ダリア生活の糧を見つける
近所のトーマス夫妻とも仲良くなり、近所の野菜や果物を売る店とも顔見知りになった。貴族の娘が離婚して転居では噂がうるさい。
夫が行商中に事故で亡くなり未亡人になった。両親と暮らすために引っ越してきた。筋書きを作る。
魔物がいる、盗賊もいる、街を渡り歩く行商人には危険が身近な世界。ダリアにとって未亡人も離縁による独り身もどうでもいい。
トーマス夫妻の10歳の娘リリアが神殿の儀式に着てくワンピースをダリアにお願いしたいと言ってきた。ダリアの作るレースの付いたワンピースは、少し大人びたい女の子にはとても素敵に見えた。
庶民は家で手作りの服を着るのが当たり前だった。服を買うということは庶民ではめったにない。富裕層だけ。服はあくまでオーダーメードであって既製服の概念がない。お店に見本は置いてあるが、それをそのまま売ることはない。
リリアは、母親の作った白いワンピースは気に入っている。

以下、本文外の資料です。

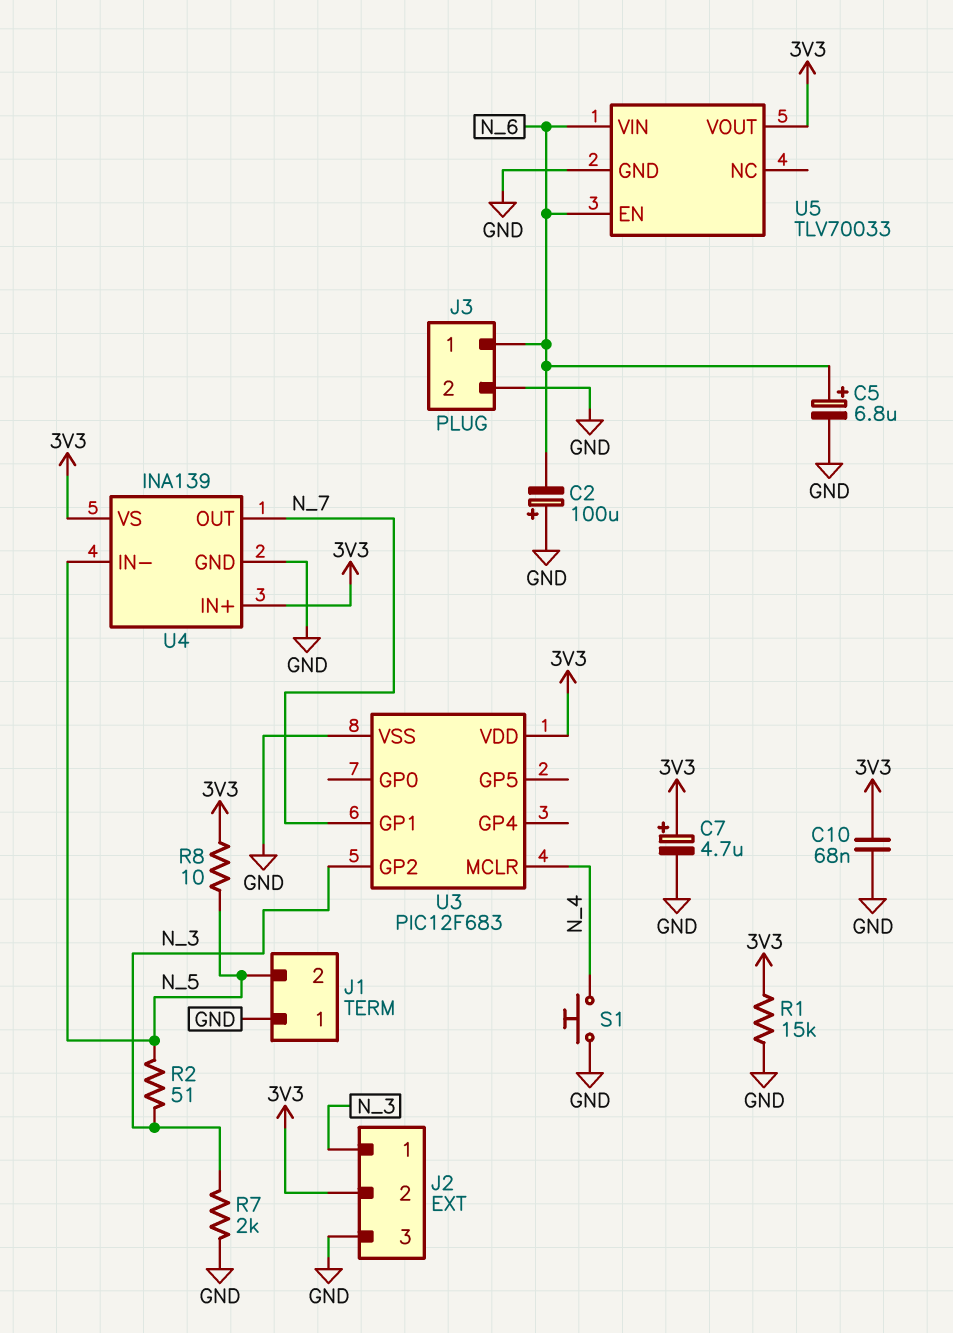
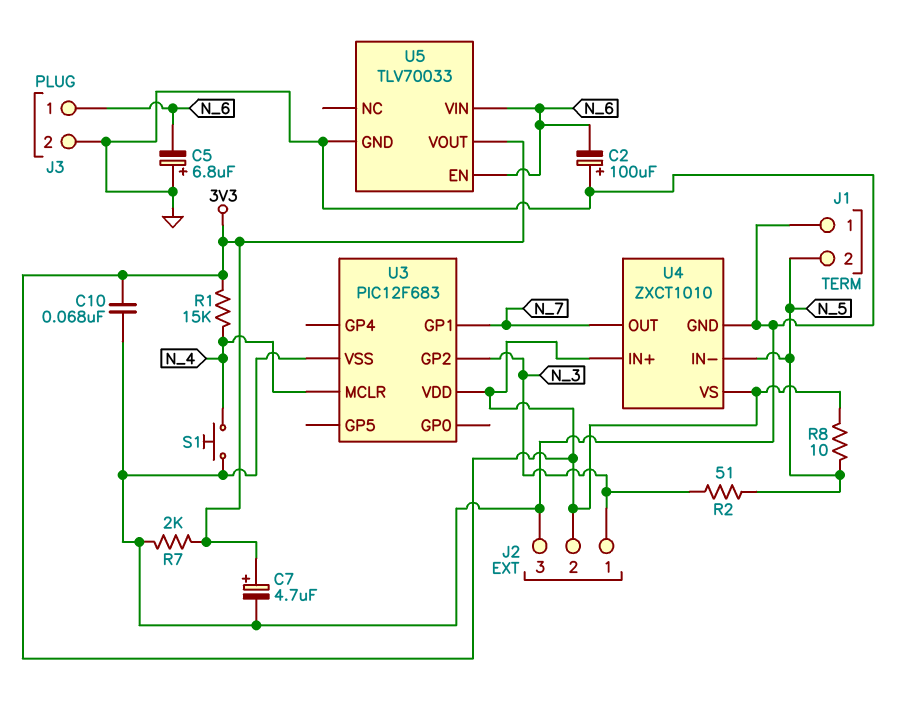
C5: 6.8uF (plus N_6, minus GND) -> 6.8uF (plus GND, minus N_6)
R1: 15k (3V3, GND) -> 15k (3V3, N_4)
R7: 2k (GND, N_3) -> 2k (3V3, GND)
U4: INA139 -> ZXCT1010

初めてのおさがりでない服。でももう少し女の子らしくしたかった。
ダリアは、リリアの母が作った白いワンピースにピンクのリボンを沢山作ってレースと共に飾り付けた。それに共色のレースとリボンを合わせた髪飾りを作った。
リリアが試着したらとても可愛い。二つに分けた髪を高い位置でひもで縛り髪飾りを飾った。少し癖のある髪の毛先がくるんとカールして可愛さを増した。 数日後リリアの洋服が神殿に来た子供達や親御さんの目に留まる。ダリアが作ってくれたとリリアが話したことから、依頼が舞い込んできた。
街の服屋で服を作れば高額で庶民には手が出せない。手持ちの服のリメイクなら安い。安い仕事をしてくれる服屋はない。
ダリアは自分が持って出た服や古着のドレスを買い取り服を解く。そしてばらばらになった布やレースに「きれいになれ」を掛ける。多くのリメイク材料が手に入った。
高位貴族ほど同じドレスを社交場に着ていかない。だから貴族のドレスは新しいドレスを買うために隠れて売り払われている。そのまま売り出したら顧客をなくすので格下のドレスに作り直す。それを繰り返した最後の服がダリアのもとに集まる。
よれよれになった物も「きれいにな~れ」でパリッとした新品のようになる。ドレス丸ごとに「きれいにな~れ」は出来ない。意識失って倒れた。実験済みだ。
自宅で頼まれた服を子供と相談して作っていく。女の子にとってあこがれの服になる。ダリアにとって楽しい仕事が迷い込んできた。
静かな一人暮らしから 洋服屋ダリアの開業で忙しい生活に変わった。